**About this task:** Retype the study methods text word for word, taking everything from "Total serum AGEs" down to "and 22.5%, respectively.".

Materials and Methods

Study Population

The DHS is a family-based study examining risk for macrovascular and other complications in T2D. Briefly, the DHS includes siblings concordant for T2D but without advanced renal insufficiency. When possible, unaffected siblings were also recruited. T2D was clinically defined as diabetes developing after the age of 35 years and initially treated with oral agents and/or diet and exercise, in the absence of historical evidence of ketoacidosis. Diagnoses were confirmed by measurement of fasting blood glucose and glycosylated hemoglobin (HbA1c). Extensive measurements of cardiovascular disease (CVD) risk factors were obtained during baseline exams, which occurred from 1998 to 2006. Ascertainment and recruitment have been previously described in detail [14, 15].

The DHS MIND is an ancillary study to the DHS that included a cognitive testing component and brain magnetic resonance imaging (MRI). The purpose was to investigate the relationships between cognitive function, brain imaging, and vascular disease in T2D. Participants from the original DHS investigation were re-examined on average 6.7 ± 1.6 years after their initial visit. Participant examinations were conducted in the General Clinical Research Center of the Wake Forest Baptist Medical Center. Study protocols were approved by the Institutional Review Board at Wake Forest School of Medicine and all study procedures were carried out in accordance with the Declaration of Helsinki. All participants provided written informed consent before participation.

Advanced Glycation End Products

Total serum AGEs were measured using a competitive enzyme linked immunosorbant assay (ELISA) (Lifeome Biolabs; Oceanside, CA). The ELISA was run according to the manufacturer's recommendations using stored serum. The ELISA uses a monoclonal antibody that is specific to AGEs. This ELISA has a minimum detectable dose of AGEs less than 35.2 ng/ml. Intra-assay and inter-assay precision was 2.0% and 22.5%, respectively.

Exome Chip

Additional SNPs, predominately low-frequency and rare coding SNPs, were also captured by the Illumina HumanExome BeadChips v.1.0 (Illumina Inc., San Diego, CA) for which genotype data was available in the DHS [16]. For DHS exome chip data, genotype calling was completed using Genome Studio Software v1.9.4 (Illumina). Samples failing to meet a minimum acceptable call rate of 98% (n=3) were excluded from further analyses. An additional 58 samples were included as blind duplicates within the genotyping set to serve as QC samples; the concordance rate for blind duplicates was 99.9 ±0.0001% (mean± standard deviation (SD)). Exclusion criteria for SNP performance included call rate < 95% (n=972), SNPs with 5 or fewer observances (n=204,273) and Hardy-Weinberg Equilibrium (HWE) p-value <1×10−6 (n=26); 41,961 SNPs were retained for analysis. Additional QC of exome chip data set was completed to exclude samples with poor quality genotype calls, gender errors, or unclear/unexpected sibling relationships.

[Collected data entries]
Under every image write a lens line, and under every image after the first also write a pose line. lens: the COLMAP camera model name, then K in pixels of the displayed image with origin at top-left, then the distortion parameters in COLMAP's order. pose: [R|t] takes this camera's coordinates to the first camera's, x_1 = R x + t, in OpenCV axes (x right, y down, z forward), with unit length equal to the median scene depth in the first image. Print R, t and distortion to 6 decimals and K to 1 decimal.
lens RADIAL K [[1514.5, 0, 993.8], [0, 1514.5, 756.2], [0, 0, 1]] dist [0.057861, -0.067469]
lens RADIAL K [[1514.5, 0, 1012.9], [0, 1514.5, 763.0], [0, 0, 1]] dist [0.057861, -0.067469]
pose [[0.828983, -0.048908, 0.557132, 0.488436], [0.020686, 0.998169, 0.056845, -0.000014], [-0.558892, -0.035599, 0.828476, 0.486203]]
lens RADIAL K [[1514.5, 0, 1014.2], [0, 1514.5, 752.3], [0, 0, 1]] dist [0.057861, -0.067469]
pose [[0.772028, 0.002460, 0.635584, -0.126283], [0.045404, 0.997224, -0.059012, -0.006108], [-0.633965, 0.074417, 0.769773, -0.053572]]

**Answer area:**
Total serum AGEs were measured using a competitive enzyme linked immunosorbant assay (ELISA) (Lifeome Biolabs; Oceanside, CA). The ELISA was run according to the manufacturer's recommendations using stored serum. The ELISA uses a monoclonal antibody that is specific to AGEs. This ELISA has a minimum detectable dose of AGEs less than 35.2 ng/ml. Intra-assay and inter-assay precision was 2.0% and 22.5%, respectively.